Employees in organisations that neglected their staff during the lockdown are sitting tight because they can see the market is flooded with jobless people. Crowder says that even if staff are unhappy, they're staying put because it's all they've got at the moment. "This isn't healthy from a productivity, cultural, or wellbeing point of view."
"Being able to communicate sincerely and genuinely, to both your staff and wider stakeholders is critical. When we run staff engagement surveys for organisations, poor communication is often cited as the worst thing. It upsets people when they read in the newspaper what's happening in their firm; they want to hear news from somebody inside the house.
Businesses need to be more transparent in their communications. "When people worry about their jobs, it's important to say: 'this is an insight as to what our financials look like right now.' You don't have to give them chapter and verse. You can deliver it in a way that people in the room will understand and what it means to them. Because the 'what does this mean to me' factor is what people are most interested in."
Even in these difficult times, businesses need to demonstrate integrity and their core values in their DNA. "Culture is your shop window to clients or customers and your biggest recruitment and retention tool. While there are some tough decisions to make around headcount, you need to include many voices around the table and carry people with you. The minute you compromise on your values, then you start to get in deep water."
Rethink your skills strategy for a post-COVID world
The new challenges COVID-19 poses for businesses require new skills to deal with them.
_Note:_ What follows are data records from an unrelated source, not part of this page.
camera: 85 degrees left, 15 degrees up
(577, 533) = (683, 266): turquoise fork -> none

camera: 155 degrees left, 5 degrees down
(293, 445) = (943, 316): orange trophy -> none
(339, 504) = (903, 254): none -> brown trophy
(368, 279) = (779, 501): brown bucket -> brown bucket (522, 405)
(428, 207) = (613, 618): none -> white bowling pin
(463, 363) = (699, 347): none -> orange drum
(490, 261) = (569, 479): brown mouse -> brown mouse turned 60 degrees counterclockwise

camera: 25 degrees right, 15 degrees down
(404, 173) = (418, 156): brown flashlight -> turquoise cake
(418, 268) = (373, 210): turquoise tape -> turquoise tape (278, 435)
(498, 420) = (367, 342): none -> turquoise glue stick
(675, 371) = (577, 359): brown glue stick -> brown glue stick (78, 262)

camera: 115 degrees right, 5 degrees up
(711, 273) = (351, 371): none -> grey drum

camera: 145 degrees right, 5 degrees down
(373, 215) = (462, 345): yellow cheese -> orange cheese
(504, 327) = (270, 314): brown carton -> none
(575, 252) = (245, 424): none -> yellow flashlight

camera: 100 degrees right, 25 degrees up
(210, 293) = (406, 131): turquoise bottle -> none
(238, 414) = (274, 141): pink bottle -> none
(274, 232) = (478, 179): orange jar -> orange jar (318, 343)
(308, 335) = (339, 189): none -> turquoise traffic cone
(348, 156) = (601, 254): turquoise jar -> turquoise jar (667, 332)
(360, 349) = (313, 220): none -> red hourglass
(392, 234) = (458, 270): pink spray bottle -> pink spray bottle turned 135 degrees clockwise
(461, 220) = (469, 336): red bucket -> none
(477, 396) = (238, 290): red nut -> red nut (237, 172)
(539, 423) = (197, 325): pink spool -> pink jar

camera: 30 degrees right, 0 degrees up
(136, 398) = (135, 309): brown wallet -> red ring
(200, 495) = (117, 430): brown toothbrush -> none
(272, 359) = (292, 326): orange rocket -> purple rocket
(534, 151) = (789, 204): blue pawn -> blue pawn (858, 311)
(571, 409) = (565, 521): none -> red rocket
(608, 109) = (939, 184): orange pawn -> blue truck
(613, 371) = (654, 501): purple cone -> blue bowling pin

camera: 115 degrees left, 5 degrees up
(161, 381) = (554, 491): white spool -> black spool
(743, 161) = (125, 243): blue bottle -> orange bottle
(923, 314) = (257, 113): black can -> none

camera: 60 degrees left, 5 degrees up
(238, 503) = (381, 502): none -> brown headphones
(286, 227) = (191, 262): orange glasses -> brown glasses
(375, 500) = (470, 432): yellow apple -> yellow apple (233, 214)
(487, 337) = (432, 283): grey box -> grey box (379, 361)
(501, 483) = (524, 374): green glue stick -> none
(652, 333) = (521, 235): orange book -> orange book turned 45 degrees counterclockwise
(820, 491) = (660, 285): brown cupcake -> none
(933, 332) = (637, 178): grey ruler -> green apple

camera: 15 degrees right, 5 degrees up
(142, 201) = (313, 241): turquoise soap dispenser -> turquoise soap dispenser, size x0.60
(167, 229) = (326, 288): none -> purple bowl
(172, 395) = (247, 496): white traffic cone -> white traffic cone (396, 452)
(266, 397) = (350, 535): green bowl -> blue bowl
Crowder says: "The pandemic is forcing organisations to snap out of an antiquated way of teaching people, to embrace technology, and adopt a much more inclusive approach to upskilling and reskilling people of all ages, across all communities."
While upskilling has a positive motivational impact on employees, by thinking now about teams' future skill requirements, businesses can position themselves strongly. With some roles having changed drastically to adjust to circumstances, the crisis has allowed people to develop new skills and identify where they fall short.
Crowder says HR teams need to put human capital back on the boardroom agenda, developing better short-term horizon scanning and helping boards be more open to how technology can help.
The World Economic Forum recently claimed that financial services will automate up to 30% of roles over the next six months. Crowder says about this: "Organisations need to adapt and be agile and see the opportunity through positive lenses. There needs to be transparency on that as well and say 'it is our strategy to use tech to undertake these sorts of roles so let's work with these people to upskill them now so they can transition into new roles'."
A disengaged, demotivated and distant team is akin to putting the wrong fuel in the car. A retuning exercise, based on proactive communication, transparency, core values and an evaluation of skills can help ensure your people are optimised for the race ahead.